Aim of the task:
When you write out the entries, keep every line exactly as it appears.

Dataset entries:
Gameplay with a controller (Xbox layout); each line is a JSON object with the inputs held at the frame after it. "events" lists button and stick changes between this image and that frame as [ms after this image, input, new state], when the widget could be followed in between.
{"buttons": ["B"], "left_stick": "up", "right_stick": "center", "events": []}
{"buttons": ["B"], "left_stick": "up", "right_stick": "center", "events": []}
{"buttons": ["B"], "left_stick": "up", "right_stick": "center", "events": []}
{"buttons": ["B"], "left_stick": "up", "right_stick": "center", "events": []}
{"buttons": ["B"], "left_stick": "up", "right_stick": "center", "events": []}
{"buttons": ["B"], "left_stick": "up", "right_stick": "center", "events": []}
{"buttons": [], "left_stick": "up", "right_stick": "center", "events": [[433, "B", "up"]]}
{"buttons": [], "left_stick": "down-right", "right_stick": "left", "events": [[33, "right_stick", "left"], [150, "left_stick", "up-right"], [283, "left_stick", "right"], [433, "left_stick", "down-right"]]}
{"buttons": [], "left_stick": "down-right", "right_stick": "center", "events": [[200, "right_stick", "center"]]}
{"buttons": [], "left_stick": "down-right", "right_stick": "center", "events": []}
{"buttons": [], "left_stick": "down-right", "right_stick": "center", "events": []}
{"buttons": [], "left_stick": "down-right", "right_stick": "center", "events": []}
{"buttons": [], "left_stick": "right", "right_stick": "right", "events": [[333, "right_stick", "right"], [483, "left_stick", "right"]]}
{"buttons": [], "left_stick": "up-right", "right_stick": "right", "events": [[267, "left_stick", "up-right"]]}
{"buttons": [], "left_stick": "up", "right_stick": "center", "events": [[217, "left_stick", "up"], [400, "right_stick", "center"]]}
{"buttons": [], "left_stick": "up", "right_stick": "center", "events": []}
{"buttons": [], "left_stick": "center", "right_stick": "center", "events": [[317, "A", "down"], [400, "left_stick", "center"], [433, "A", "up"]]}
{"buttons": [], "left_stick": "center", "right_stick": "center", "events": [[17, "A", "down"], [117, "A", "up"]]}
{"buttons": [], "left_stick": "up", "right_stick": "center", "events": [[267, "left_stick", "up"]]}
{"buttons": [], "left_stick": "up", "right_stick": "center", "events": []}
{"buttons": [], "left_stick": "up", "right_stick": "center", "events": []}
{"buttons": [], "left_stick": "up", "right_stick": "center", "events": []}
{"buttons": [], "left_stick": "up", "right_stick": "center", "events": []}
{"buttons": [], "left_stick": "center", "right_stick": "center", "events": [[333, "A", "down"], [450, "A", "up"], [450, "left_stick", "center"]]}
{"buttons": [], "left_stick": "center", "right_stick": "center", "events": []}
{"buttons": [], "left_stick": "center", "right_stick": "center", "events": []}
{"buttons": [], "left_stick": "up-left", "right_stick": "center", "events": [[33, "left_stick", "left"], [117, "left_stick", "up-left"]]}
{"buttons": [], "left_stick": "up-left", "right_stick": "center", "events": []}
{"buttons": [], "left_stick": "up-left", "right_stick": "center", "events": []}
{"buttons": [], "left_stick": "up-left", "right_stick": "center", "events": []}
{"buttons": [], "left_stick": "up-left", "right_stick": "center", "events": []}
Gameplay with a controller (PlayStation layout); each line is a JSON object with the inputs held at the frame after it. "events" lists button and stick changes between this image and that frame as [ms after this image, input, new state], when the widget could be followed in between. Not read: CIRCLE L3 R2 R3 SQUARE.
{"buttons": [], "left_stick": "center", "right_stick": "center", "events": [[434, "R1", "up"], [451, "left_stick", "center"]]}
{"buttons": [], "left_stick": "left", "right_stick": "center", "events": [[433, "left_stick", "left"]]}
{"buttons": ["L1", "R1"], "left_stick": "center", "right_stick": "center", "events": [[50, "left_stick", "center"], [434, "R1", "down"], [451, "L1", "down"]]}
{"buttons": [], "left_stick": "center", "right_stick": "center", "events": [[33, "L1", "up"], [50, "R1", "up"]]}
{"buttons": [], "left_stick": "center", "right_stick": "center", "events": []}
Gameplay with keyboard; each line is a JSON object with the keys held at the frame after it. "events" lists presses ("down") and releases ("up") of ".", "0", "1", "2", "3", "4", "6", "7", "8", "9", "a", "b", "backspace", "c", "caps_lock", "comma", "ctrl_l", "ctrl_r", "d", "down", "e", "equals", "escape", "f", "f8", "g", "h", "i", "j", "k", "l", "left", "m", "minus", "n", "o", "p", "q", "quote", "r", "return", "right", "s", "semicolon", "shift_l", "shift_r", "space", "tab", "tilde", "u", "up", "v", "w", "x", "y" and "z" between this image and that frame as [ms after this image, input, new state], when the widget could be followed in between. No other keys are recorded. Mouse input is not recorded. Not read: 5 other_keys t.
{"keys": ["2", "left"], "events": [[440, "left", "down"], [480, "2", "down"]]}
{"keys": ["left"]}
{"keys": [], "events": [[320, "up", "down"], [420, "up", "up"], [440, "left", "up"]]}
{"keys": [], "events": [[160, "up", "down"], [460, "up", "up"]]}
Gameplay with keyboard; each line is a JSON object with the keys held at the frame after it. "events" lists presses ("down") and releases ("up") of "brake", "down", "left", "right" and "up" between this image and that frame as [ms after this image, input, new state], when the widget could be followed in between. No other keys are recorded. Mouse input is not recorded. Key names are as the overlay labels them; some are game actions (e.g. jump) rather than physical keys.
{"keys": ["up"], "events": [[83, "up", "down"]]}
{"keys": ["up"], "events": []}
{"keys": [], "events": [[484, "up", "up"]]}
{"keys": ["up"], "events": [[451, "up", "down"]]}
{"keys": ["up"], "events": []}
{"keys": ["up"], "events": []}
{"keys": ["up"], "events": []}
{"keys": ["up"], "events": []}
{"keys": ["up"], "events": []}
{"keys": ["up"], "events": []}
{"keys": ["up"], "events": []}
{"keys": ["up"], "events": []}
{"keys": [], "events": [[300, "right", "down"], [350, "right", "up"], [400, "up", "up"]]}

Response:
Gameplay with a controller (Xbox layout); each line is a JSON object with the inputs held at the frame after it. "events" lists button and stick changes between this image and that frame as [ms after this image, input, new state], when the widget could be followed in between.
{"buttons": ["B"], "left_stick": "up", "right_stick": "center", "events": []}
{"buttons": ["B"], "left_stick": "up", "right_stick": "center", "events": []}
{"buttons": ["B"], "left_stick": "up", "right_stick": "center", "events": []}
{"buttons": ["B"], "left_stick": "up", "right_stick": "center", "events": []}
{"buttons": ["B"], "left_stick": "up", "right_stick": "center", "events": []}
{"buttons": ["B"], "left_stick": "up", "right_stick": "center", "events": []}
{"buttons": [], "left_stick": "up", "right_stick": "center", "events": [[433, "B", "up"]]}
{"buttons": [], "left_stick": "down-right", "right_stick": "left", "events": [[33, "right_stick", "left"], [150, "left_stick", "up-right"], [283, "left_stick", "right"], [433, "left_stick", "down-right"]]}
{"buttons": [], "left_stick": "down-right", "right_stick": "center", "events": [[200, "right_stick", "center"]]}
{"buttons": [], "left_stick": "down-right", "right_stick": "center", "events": []}
{"buttons": [], "left_stick": "down-right", "right_stick": "center", "events": []}
{"buttons": [], "left_stick": "down-right", "right_stick": "center", "events": []}
{"buttons": [], "left_stick": "right", "right_stick": "right", "events": [[333, "right_stick", "right"], [483, "left_stick", "right"]]}
{"buttons": [], "left_stick": "up-right", "right_stick": "right", "events": [[267, "left_stick", "up-right"]]}
{"buttons": [], "left_stick": "up", "right_stick": "center", "events": [[217, "left_stick", "up"], [400, "right_stick", "center"]]}
{"buttons": [], "left_stick": "up", "right_stick": "center", "events": []}
{"buttons": [], "left_stick": "center", "right_stick": "center", "events": [[317, "A", "down"], [400, "left_stick", "center"], [433, "A", "up"]]}
{"buttons": [], "left_stick": "center", "right_stick": "center", "events": [[17, "A", "down"], [117, "A", "up"]]}
{"buttons": [], "left_stick": "up", "right_stick": "center", "events": [[267, "left_stick", "up"]]}
{"buttons": [], "left_stick": "up", "right_stick": "center", "events": []}
{"buttons": [], "left_stick": "up", "right_stick": "center", "events": []}
{"buttons": [], "left_stick": "up", "right_stick": "center", "events": []}
{"buttons": [], "left_stick": "up", "right_stick": "center", "events": []}
{"buttons": [], "left_stick": "center", "right_stick": "center", "events": [[333, "A", "down"], [450, "A", "up"], [450, "left_stick", "center"]]}
{"buttons": [], "left_stick": "center", "right_stick": "center", "events": []}
{"buttons": [], "left_stick": "center", "right_stick": "center", "events": []}
{"buttons": [], "left_stick": "up-left", "right_stick": "center", "events": [[33, "left_stick", "left"], [117, "left_stick", "up-left"]]}
{"buttons": [], "left_stick": "up-left", "right_stick": "center", "events": []}
{"buttons": [], "left_stick": "up-left", "right_stick": "center", "events": []}
{"buttons": [], "left_stick": "up-left", "right_stick": "center", "events": []}
{"buttons": [], "left_stick": "up-left", "right_stick": "center", "events": []}
Gameplay with a controller (PlayStation layout); each line is a JSON object with the inputs held at the frame after it. "events" lists button and stick changes between this image and that frame as [ms after this image, input, new state], when the widget could be followed in between. Not read: CIRCLE L3 R2 R3 SQUARE.
{"buttons": [], "left_stick": "center", "right_stick": "center", "events": [[434, "R1", "up"], [451, "left_stick", "center"]]}
{"buttons": [], "left_stick": "left", "right_stick": "center", "events": [[433, "left_stick", "left"]]}
{"buttons": ["L1", "R1"], "left_stick": "center", "right_stick": "center", "events": [[50, "left_stick", "center"], [434, "R1", "down"], [451, "L1", "down"]]}
{"buttons": [], "left_stick": "center", "right_stick": "center", "events": [[33, "L1", "up"], [50, "R1", "up"]]}
{"buttons": [], "left_stick": "center", "right_stick": "center", "events": []}
Gameplay with keyboard; each line is a JSON object with the keys held at the frame after it. "events" lists presses ("down") and releases ("up") of ".", "0", "1", "2", "3", "4", "6", "7", "8", "9", "a", "b", "backspace", "c", "caps_lock", "comma", "ctrl_l", "ctrl_r", "d", "down", "e", "equals", "escape", "f", "f8", "g", "h", "i", "j", "k", "l", "left", "m", "minus", "n", "o", "p", "q", "quote", "r", "return", "right", "s", "semicolon", "shift_l", "shift_r", "space", "tab", "tilde", "u", "up", "v", "w", "x", "y" and "z" between this image and that frame as [ms after this image, input, new state], when the widget could be followed in between. No other keys are recorded. Mouse input is not recorded. Not read: 5 other_keys t.
{"keys": ["2", "left"], "events": [[440, "left", "down"], [480, "2", "down"]]}
{"keys": ["left"]}
{"keys": [], "events": [[320, "up", "down"], [420, "up", "up"], [440, "left", "up"]]}
{"keys": [], "events": [[160, "up", "down"], [460, "up", "up"]]}
Gameplay with keyboard; each line is a JSON object with the keys held at the frame after it. "events" lists presses ("down") and releases ("up") of "brake", "down", "left", "right" and "up" between this image and that frame as [ms after this image, input, new state], when the widget could be followed in between. No other keys are recorded. Mouse input is not recorded. Key names are as the overlay labels them; some are game actions (e.g. jump) rather than physical keys.
{"keys": ["up"], "events": [[83, "up", "down"]]}
{"keys": ["up"], "events": []}
{"keys": [], "events": [[484, "up", "up"]]}
{"keys": ["up"], "events": [[451, "up", "down"]]}
{"keys": ["up"], "events": []}
{"keys": ["up"], "events": []}
{"keys": ["up"], "events": []}
{"keys": ["up"], "events": []}
{"keys": ["up"], "events": []}
{"keys": ["up"], "events": []}
{"keys": ["up"], "events": []}
{"keys": ["up"], "events": []}
{"keys": [], "events": [[300, "right", "down"], [350, "right", "up"], [400, "up", "up"]]}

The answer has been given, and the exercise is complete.